Red-themed Chinese Dramas
The “Red thematic drama” ( 红色题材剧 a term referring to ideology-infused state-sponsored productions) is another growing category this year. The history drama Age of Awakening (觉醒年代 jué xǐng nián dài) a state propaganda film about the founding of the Chinese Communist Party (CCP), received glowing reviews since its March finale, scoring a 9.3 out of 10 on Douban (among 350,000 voters). Viewers overwhelmingly voiced their surprise at the quality of the film. Recently, Chinese propaganda has improved significantly from the agitprop that defined earlier Communist countries.
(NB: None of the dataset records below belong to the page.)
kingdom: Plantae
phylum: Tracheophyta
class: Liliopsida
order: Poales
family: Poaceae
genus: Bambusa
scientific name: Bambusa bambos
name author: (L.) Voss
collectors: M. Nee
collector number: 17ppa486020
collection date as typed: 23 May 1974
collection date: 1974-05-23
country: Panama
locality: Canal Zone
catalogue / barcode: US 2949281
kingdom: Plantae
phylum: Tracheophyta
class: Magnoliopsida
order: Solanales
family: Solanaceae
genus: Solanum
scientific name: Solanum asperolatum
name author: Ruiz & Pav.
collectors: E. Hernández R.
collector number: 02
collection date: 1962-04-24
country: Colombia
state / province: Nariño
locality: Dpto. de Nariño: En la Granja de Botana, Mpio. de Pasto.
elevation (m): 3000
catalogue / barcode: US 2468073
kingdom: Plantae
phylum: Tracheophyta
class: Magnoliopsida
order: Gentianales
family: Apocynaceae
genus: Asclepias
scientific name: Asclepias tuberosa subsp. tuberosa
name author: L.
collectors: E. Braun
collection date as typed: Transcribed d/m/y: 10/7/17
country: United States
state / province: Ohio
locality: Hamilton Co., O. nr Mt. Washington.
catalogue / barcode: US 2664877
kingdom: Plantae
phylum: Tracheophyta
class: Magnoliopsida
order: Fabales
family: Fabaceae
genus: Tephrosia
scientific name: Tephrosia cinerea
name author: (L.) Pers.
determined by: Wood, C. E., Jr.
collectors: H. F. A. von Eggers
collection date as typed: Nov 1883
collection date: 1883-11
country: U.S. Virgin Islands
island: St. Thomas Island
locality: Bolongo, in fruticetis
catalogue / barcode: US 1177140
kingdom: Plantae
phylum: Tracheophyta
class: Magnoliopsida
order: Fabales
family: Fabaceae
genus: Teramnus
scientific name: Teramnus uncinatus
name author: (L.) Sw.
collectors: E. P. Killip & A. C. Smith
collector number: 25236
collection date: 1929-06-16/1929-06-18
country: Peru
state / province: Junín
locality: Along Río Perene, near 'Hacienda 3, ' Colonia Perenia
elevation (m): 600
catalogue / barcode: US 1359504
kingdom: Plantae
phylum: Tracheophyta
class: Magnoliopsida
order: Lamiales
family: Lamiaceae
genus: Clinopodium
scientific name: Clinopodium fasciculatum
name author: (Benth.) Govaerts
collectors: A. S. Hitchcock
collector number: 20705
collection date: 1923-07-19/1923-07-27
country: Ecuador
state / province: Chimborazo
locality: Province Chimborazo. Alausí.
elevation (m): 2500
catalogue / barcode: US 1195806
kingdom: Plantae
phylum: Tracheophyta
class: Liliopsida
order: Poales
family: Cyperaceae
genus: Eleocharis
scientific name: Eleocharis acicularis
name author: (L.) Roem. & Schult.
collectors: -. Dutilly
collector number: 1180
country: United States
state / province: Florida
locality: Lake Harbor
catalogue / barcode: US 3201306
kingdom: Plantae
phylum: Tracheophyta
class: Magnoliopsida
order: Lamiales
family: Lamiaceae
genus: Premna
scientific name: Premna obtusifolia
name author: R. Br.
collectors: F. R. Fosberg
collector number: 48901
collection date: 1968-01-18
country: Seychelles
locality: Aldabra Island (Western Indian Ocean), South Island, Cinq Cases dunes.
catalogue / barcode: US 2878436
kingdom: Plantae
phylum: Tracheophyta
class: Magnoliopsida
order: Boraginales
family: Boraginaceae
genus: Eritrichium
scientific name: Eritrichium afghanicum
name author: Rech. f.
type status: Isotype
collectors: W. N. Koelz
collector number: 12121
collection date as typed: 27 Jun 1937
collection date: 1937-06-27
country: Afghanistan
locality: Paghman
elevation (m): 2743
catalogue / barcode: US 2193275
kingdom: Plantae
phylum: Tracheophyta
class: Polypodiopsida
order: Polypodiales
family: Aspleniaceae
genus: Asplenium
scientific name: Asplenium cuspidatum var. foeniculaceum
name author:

With more money and better tech, the production quality of films can sometimes make up for the gushy melodrama of state-sponsored content.
Chinese Animation
In 2019, the top-grossing Chinese film was Ne Zha, an animated film about the eponymous, irascible superkid of Chinese myth. Chinese animation, donghua 动画 in Chinese, is at the edge of a revival. “I’m convinced [China’s animation industry] will overtake us in production in three years and in skill in five to 10 years,” wrote a famous Japanese animator on Twitter in 2017. Just as being the world’s factory taught China a thing or two about building successful products, Chinese animators have built their own production houses after years of outsourcing their talents to American and Japanese animators. Recently, the brain drain has reversed: Japanese animators are flocking to China to look for new opportunities and better pay. The result is a deadly combination: Chinese culture brought to life by talented Chinese animators supported by a fanbase of Chinese anime nerds.
Sports Promotion
In 2021, Beijing announced a plan to make sports into a 5 trillion yuan ($773 billion) industry by 2025, a 70% increase from 2019 levels. Alongside benefits to the economy, sporting activities dovetail with a lot of the rhetoric around a “strong nation” in Xi’s new era. In 2019, The State Council issued the “Outline for Building a Leading Sports Nation,” drawing a roadmap for how China can become a world leader in sports. Sports spending has also skyrocketed in the lead-up to the 2022 Winter Olympics. As China confronts the challenge of childhood obesity, gaming addiction, and excessive homework, sports have become a natural alternative for children to which Beijing is actively lending its support.